- **Brief**: Word for word, copy out the entries below, but not the pictures in them.
---------- Data ----------
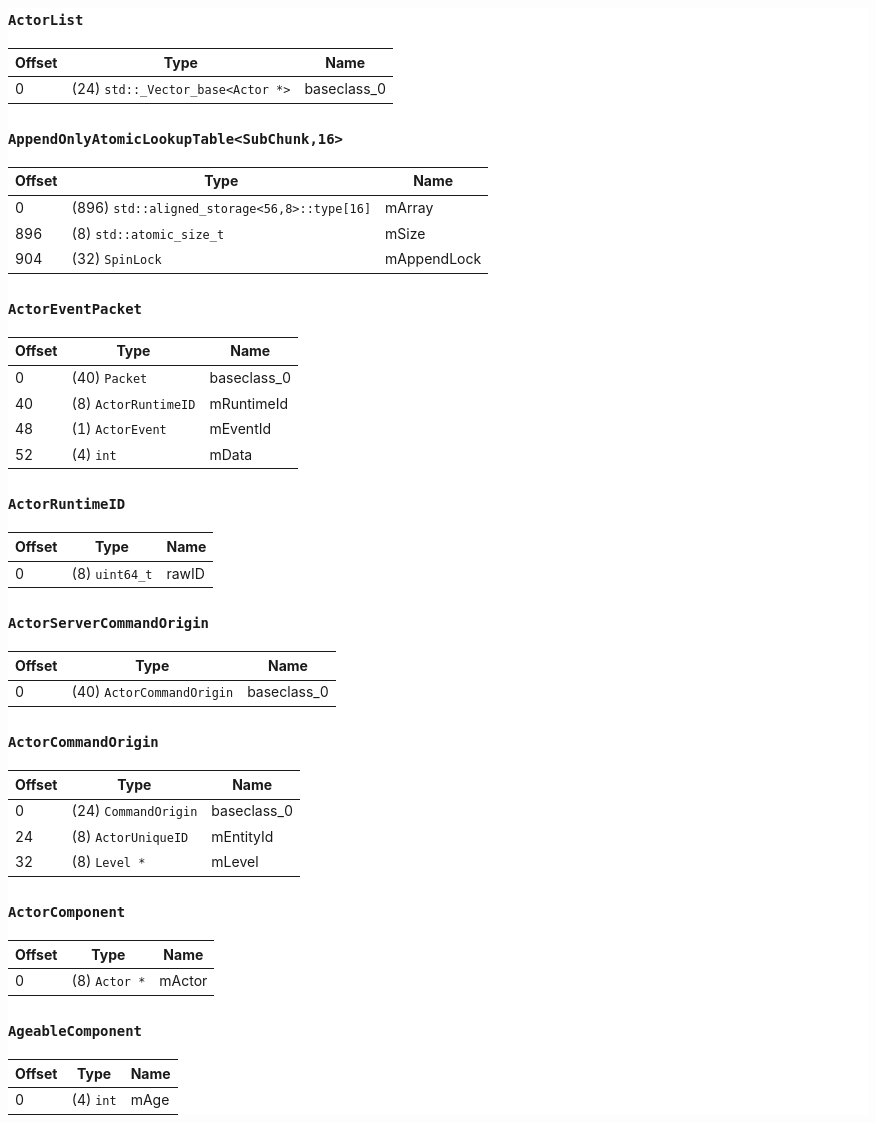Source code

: 
### `ActorList`
Offset | Type | Name
-|-|-
0 | (24) `std::_Vector_base<Actor *>` | baseclass_0


### `AppendOnlyAtomicLookupTable<SubChunk,16>`
Offset | Type | Name
-|-|-
0 | (896) `std::aligned_storage<56,8>::type[16]` | mArray
896 | (8) `std::atomic_size_t` | mSize
904 | (32) `SpinLock` | mAppendLock


### `ActorEventPacket`
Offset | Type | Name
-|-|-
0 | (40) `Packet` | baseclass_0
40 | (8) `ActorRuntimeID` | mRuntimeId
48 | (1) `ActorEvent` | mEventId
52 | (4) `int` | mData


### `ActorRuntimeID`
Offset | Type | Name
-|-|-
0 | (8) `uint64_t` | rawID


### `ActorServerCommandOrigin`
Offset | Type | Name
-|-|-
0 | (40) `ActorCommandOrigin` | baseclass_0


### `ActorCommandOrigin`
Offset | Type | Name
-|-|-
0 | (24) `CommandOrigin` | baseclass_0
24 | (8) `ActorUniqueID` | mEntityId
32 | (8) `Level *` | mLevel


### `ActorComponent`
Offset | Type | Name
-|-|-
0 | (8) `Actor *` | mActor


### `AgeableComponent`
Offset | Type | Name
-|-|-
0 | (4) `int` | mAge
----------
- **Solution for this task**:
Source code

: 
### `ActorList`
Offset | Type | Name
-|-|-
0 | (24) `std::_Vector_base<Actor *>` | baseclass_0


### `AppendOnlyAtomicLookupTable<SubChunk,16>`
Offset | Type | Name
-|-|-
0 | (896) `std::aligned_storage<56,8>::type[16]` | mArray
896 | (8) `std::atomic_size_t` | mSize
904 | (32) `SpinLock` | mAppendLock


### `ActorEventPacket`
Offset | Type | Name
-|-|-
0 | (40) `Packet` | baseclass_0
40 | (8) `ActorRuntimeID` | mRuntimeId
48 | (1) `ActorEvent` | mEventId
52 | (4) `int` | mData


### `ActorRuntimeID`
Offset | Type | Name
-|-|-
0 | (8) `uint64_t` | rawID


### `ActorServerCommandOrigin`
Offset | Type | Name
-|-|-
0 | (40) `ActorCommandOrigin` | baseclass_0


### `ActorCommandOrigin`
Offset | Type | Name
-|-|-
0 | (24) `CommandOrigin` | baseclass_0
24 | (8) `ActorUniqueID` | mEntityId
32 | (8) `Level *` | mLevel


### `ActorComponent`
Offset | Type | Name
-|-|-
0 | (8) `Actor *` | mActor


### `AgeableComponent`
Offset | Type | Name
-|-|-
0 | (4) `int` | mAge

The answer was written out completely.